Vittoria schiacciante della lega nazionale per la democrazia (lnD) alle elezioni suppletive in Birmania, che ha conquistato 44 seggi su 45
Il partito di Aung San Suu Kyi, alle elezioni suppletive del primo aprile, ha fatto cappotto, onquistando 44 dei 45 seggi dove si votava. Diciamo la verità, avremmo preferito che la vittoria fosse meno schiacciante, perché così rischia di interrompere il processo di pacificazione nazionale intrapreso dal presidente Thein Sein, ex generale, che mesi or sono si è reso autore di una svolta democratica, contrastata da ampia parte del governo e del partito dei militari. Il presidente Thein Sein, all’indomani della sua elezione l’anno scorso, disse no al progetto cinese di costruzione della diga di Myitsone in Birmania, che avrebbe danneggiato l’ambiente dell’intera area e avrebbe costretto a fuggire migliaia di contadini della regione. Questo segnò l’inizio di una politica nuova. Nel mese di dicembre Hillary Clinton andò in Birmania e promise aiuti economici in cambio di una svolta democratica. Evidentemente la vicina Cina, con le sue mire espansionistiche, non dava più garanzie alla Birmania, per quanto la giunta militare al potere fosse ideologicamente vicina alla Cina.
Da allora ci fu anche il via libera alla legittimazione delle liste dell’opposizione nelle elezioni suppletive di domenica scorsa.
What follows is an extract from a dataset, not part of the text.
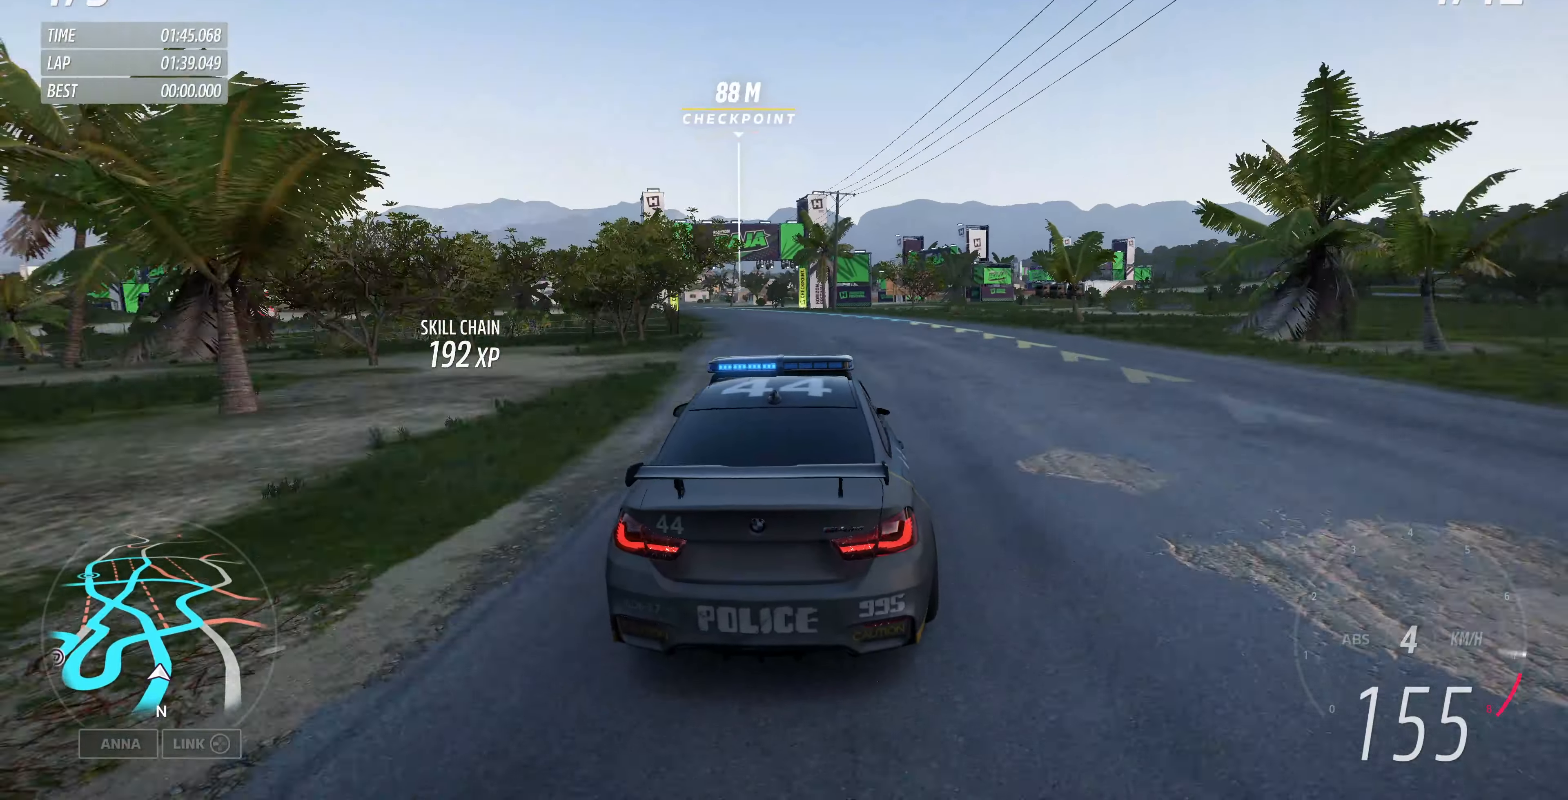
{"buttons": ["R2"], "left_stick": "up", "right_stick": "up", "events": []}
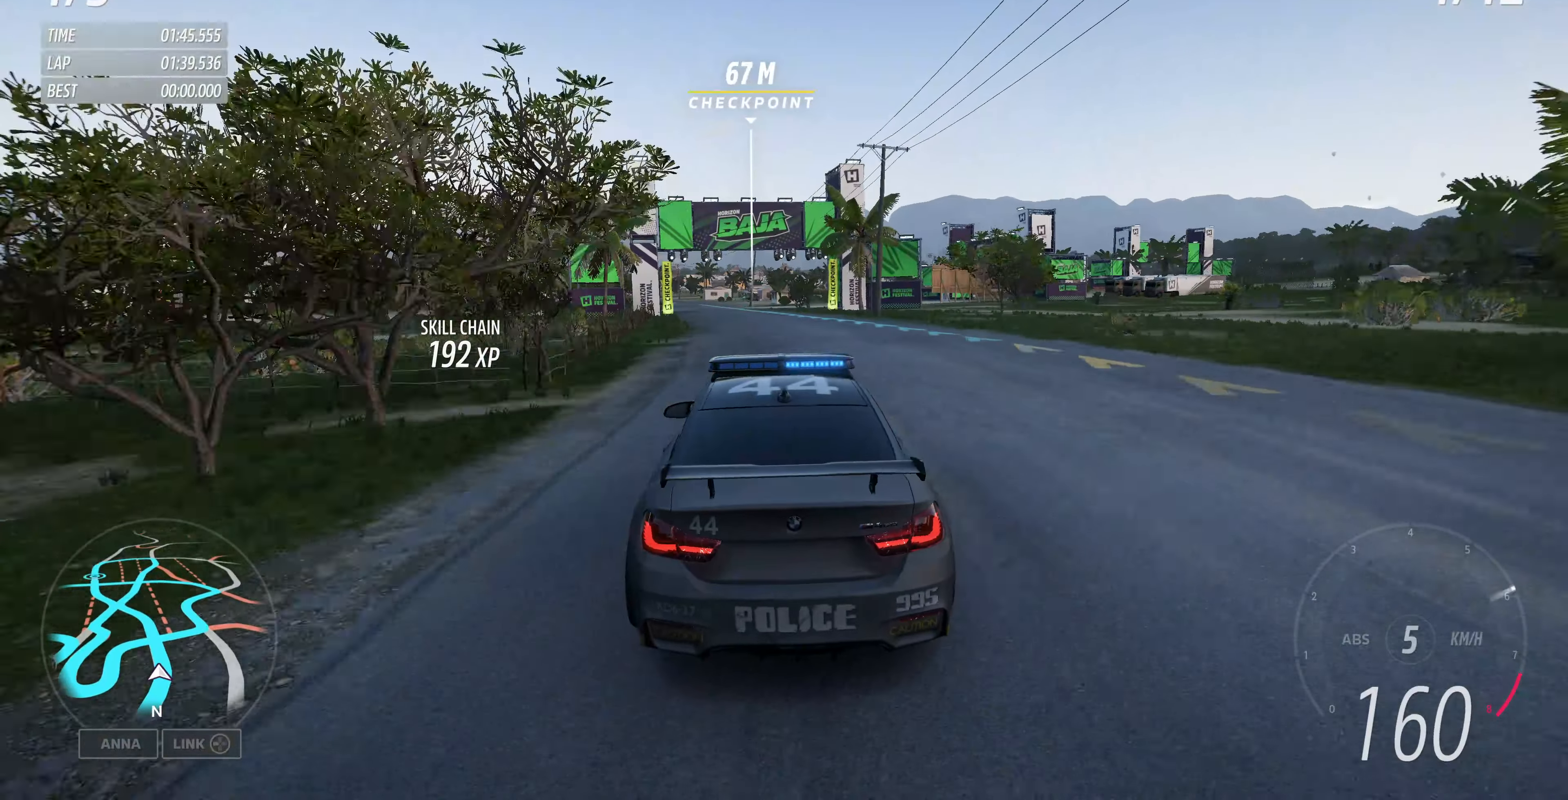
{"buttons": ["R2"], "left_stick": "up", "right_stick": "up", "events": []}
La Birmania, 54 milioni di abitanti, è un Paese povero, basti pensare che esistono intere aree dove non c’è né acqua corrente, né elettricità. È dunque una vittoria schiacciante quella della Lega nazionale per la democrazia (NLD) ed è comprensibile la festa del popolo nella capitale birmana e nelle altre città dove si è votato. Il premio Nobel per la Pace è stata eletta a Kawhmu, dove la gente è scesa nelle strade per festeggiare la vittoria. Abbiamo detto che le dimensioni della sconfitta del partito dei militari – che occupano tutte le istituzioni del Paese – potrebbe far irrigidire coloro che sono contrari al dialogo e dunque annullare la svolta democratica. Di questo sembra essere pienamente consapevole la stessa Aung San Suu Kyi, che ha invitato i suoi sostenitori e i militanti della Lega nazionale per la democrazia a “non fare nulla che possa scontentare l’altra parte”. Aung San Suu Kyi è una non violenta, a lei non interessa la vittoria in sé, ma solo una vittoria che sia anche superamento delle divisioni e l’inizio di un processo di democrazia, di sviluppo economico e di benessere per il popolo. Il Partito del Premio Nobel nel 1990 ottenne alle prime elezioni libere dopo anni di dittatura 392 seggi su 485, una maggioranza schiacciante, ma i militari annullarono le elezioni ed arrestarono La Signora, come viene chiamata Aung San Suu Kyi, che ha trascorso circa vent’anni in prigione o agli arresti domiciliari. I Paesi occidentali hanno tutti auspicato che i militari, che esprimono il governo fatto da civili ex militari, proseguano sulla via della pacificazione isolando i tentativi di riportare all’indietro le lancette dell’orologio della storia.